How will you get by this finals season?

By Usman ZiaNovember 23 2017 —

Sagittarius

(Nov. 22 – Dec. 21)

You want to take a few exam prep courses, but can’t stand the thought of losing a couple hundred bucks from your study snacks budget.

Capricorn

(Dec. 22 – Jan. 19)

You’ll join a study group in an effort to have some fun while studying and end up at the Den. Waking up the next morning, you’ll realize you’ve missed your exam.

Aquarius

(Jan. 20 – Feb. 18)

This exam season is a chance to re-evaluate your life. After your marks come in, you’ll end up scoring a job at a multi-billion dollar company. That’s right — it’s McDonald’s.

Pisces

(Feb. 19 – March 20)

You will not sleep for two weeks, pulling all-nighters to study. The dark circles around your eyes will become a fashion trend by the time finals are over.

Aries

(March 21 – April 19)

You’ve failed every midterm  prior to your finals. Somehow, you’ll ace your exams and squeak by each course with a C+.

Taurus

(April 20 – May 20)

You finally picked up something other than your phone for the first time in weeks — a textbook. Until this point, your life was indistinguishable from a virtual reality experience.

Gemini

(May 21 – June 20)

Your dedication and hard work will earn you an A+ in all of your fall courses. Who knows — you may become the one of the lucky few who gets a job when you graduate.

Cancer

(June 21 – July 22)

Ever the social butterfly, you’ll raise everyone’s confidence before going into the exam room.

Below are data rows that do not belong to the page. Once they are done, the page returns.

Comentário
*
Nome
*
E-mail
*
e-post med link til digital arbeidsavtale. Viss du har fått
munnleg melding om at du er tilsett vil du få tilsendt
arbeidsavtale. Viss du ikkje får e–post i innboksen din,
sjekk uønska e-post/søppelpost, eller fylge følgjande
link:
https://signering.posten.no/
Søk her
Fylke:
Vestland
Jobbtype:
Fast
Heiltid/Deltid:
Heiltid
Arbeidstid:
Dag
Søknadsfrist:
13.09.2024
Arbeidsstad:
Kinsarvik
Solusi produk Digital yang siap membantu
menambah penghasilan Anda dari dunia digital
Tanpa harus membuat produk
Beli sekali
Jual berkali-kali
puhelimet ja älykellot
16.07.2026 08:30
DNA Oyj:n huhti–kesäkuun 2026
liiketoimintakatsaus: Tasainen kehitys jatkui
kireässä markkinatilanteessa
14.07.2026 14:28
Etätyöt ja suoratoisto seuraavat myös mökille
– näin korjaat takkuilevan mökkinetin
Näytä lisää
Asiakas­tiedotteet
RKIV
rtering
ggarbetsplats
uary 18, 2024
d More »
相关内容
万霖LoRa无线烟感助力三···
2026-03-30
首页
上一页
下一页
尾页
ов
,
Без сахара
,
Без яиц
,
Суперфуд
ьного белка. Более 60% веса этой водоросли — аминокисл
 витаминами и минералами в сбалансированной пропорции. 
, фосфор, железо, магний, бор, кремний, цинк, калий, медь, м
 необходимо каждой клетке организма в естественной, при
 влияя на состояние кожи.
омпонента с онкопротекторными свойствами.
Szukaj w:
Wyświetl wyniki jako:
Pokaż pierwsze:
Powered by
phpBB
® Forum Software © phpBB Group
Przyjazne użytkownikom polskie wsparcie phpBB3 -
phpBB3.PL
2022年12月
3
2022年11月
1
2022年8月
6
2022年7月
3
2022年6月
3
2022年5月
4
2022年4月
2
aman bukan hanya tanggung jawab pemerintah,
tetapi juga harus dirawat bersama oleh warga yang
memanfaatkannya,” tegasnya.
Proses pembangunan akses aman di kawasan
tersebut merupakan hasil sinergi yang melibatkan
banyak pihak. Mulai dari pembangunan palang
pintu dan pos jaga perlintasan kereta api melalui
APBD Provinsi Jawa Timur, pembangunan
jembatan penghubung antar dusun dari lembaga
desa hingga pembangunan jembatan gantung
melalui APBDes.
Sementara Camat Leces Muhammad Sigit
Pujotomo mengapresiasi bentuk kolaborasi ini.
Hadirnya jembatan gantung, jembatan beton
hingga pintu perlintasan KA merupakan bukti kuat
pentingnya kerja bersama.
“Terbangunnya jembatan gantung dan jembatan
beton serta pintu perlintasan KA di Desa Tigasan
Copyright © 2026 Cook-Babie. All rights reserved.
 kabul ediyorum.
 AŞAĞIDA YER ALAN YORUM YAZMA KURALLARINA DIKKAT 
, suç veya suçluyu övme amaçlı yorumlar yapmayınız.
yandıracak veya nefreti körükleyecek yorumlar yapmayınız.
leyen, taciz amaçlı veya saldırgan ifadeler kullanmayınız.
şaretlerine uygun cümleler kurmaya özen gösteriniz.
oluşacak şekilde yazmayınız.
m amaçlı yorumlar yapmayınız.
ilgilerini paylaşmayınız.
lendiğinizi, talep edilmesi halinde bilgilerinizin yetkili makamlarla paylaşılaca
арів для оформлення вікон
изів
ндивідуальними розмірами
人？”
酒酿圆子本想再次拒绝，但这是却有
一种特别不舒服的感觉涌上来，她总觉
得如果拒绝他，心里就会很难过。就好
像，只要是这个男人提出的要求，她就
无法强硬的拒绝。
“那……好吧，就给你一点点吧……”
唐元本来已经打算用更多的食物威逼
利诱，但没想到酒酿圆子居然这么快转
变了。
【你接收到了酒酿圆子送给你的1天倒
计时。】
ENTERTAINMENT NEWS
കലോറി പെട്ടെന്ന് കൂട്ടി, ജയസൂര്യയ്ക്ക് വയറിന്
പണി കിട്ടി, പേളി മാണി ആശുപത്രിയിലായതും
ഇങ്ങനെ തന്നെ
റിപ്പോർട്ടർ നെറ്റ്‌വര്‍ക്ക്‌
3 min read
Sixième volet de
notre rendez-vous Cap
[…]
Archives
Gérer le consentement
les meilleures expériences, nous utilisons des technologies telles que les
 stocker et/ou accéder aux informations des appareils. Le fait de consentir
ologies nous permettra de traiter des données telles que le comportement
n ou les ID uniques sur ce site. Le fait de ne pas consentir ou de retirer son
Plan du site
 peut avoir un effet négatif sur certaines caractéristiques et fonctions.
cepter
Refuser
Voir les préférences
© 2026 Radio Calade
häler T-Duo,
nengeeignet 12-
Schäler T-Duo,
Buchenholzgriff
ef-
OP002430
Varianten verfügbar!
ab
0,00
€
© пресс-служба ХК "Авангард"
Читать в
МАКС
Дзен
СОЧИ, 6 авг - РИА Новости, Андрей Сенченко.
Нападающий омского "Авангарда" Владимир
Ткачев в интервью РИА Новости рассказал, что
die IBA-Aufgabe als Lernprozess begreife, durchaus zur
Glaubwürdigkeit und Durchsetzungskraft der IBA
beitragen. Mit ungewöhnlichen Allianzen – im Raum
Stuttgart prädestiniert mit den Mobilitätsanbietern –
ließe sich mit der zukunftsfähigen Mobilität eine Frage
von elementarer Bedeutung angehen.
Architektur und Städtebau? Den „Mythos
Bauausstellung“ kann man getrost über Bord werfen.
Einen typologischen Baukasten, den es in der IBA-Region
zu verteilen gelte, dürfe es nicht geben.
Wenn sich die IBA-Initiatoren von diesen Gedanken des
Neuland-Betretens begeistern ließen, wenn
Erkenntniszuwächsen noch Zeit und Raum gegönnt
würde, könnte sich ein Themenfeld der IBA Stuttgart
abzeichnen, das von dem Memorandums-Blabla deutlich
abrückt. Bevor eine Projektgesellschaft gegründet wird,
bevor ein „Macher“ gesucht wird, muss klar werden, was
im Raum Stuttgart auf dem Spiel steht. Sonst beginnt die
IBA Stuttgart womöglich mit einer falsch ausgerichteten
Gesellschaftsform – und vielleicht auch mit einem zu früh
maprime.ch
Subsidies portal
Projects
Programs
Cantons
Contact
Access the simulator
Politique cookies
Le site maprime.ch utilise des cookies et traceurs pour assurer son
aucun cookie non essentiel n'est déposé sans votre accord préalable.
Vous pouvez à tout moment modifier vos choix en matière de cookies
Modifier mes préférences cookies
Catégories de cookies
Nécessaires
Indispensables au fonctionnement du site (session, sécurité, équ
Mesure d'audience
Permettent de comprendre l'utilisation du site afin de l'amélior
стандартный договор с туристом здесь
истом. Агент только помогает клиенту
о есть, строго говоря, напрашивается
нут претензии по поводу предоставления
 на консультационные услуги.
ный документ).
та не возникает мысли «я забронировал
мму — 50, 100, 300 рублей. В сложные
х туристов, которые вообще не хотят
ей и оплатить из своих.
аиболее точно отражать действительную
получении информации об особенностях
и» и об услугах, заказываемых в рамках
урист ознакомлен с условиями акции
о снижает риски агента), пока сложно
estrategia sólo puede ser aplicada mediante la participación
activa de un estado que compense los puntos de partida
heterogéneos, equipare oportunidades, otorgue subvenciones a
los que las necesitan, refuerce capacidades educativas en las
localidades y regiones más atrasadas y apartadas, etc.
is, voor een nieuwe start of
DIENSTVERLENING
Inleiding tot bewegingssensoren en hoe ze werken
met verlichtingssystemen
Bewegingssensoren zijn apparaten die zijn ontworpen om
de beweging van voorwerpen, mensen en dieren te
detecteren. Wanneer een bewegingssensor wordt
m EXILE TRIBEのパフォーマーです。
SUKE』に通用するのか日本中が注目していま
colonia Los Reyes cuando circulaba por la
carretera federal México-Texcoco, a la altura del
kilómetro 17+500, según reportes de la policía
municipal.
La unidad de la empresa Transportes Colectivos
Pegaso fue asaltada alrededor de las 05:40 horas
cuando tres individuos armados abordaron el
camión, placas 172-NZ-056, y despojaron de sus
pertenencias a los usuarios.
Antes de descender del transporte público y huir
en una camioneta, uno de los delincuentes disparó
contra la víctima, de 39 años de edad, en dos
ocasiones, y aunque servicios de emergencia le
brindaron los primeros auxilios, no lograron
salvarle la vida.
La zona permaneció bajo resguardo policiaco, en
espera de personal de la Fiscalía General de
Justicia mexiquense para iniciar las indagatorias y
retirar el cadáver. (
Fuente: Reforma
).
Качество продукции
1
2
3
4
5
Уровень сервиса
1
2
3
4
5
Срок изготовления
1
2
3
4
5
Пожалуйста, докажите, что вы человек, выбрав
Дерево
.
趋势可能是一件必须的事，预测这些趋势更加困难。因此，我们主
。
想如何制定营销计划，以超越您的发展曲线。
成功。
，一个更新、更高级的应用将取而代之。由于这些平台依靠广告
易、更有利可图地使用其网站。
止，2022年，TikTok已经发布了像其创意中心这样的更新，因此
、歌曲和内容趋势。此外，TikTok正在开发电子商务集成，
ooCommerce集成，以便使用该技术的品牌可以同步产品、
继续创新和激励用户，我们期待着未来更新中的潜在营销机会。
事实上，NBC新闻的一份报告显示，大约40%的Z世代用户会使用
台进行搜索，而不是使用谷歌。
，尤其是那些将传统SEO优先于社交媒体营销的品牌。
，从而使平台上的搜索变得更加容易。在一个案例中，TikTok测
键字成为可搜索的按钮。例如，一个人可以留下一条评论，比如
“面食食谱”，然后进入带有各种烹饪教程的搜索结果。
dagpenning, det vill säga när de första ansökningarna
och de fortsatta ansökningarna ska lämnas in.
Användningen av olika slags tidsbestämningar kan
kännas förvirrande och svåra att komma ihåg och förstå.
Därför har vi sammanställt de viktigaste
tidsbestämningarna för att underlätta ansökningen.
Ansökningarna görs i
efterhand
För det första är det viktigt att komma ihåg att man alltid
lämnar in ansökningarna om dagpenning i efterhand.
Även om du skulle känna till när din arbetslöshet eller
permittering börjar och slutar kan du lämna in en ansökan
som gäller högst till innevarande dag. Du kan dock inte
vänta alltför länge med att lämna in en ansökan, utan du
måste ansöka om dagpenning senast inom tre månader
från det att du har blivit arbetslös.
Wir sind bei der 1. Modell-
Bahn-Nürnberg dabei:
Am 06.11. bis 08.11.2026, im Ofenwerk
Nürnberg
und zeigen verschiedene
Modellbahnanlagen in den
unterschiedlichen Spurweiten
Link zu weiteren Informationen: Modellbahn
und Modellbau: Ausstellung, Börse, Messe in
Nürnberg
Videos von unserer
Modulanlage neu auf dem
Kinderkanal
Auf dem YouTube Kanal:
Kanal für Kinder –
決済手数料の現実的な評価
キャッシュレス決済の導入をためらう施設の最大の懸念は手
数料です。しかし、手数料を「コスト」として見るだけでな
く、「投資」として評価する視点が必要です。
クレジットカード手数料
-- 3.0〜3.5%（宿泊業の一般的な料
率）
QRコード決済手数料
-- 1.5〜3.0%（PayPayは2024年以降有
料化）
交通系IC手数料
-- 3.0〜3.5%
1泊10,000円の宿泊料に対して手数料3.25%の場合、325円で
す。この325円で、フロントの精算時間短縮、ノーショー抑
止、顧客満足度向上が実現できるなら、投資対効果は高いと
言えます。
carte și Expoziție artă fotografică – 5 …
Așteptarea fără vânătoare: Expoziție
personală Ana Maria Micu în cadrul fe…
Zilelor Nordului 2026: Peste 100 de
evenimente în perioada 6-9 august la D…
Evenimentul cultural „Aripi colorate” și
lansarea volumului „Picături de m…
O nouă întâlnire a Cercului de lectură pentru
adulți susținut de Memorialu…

The boost in morale will backfire, as their high marks will result in your grade getting curved down.

Leo

(July 23 – Aug. 22)

After a successful finals season, you will reward yourself by breaking the bank on a pair of Balenciaga Crocs.

Virgo

(Aug. 23 – Sept. 22)

You will not succeed in cheating on your finals — the old trick of putting chapstick over the Scantron bubble sheet failed you again. At least your lips are hella moisturized.

Libra

(Sept. 23 – Oct. 22)

Drinking may not be the best idea to calm yourself before your math final, but no one’s knocking Adderall. So it looks like you’re not doing suspiciously well, leave a few answers blank.

Scorpio

(Oct. 23 – Nov. 21)

You’ll put hours into studying with a group. The pressure to remain accountable almost keeps a Netflix binge at bay. However, you’ll be unable to face your group after a last-minute Stranger Things relapse.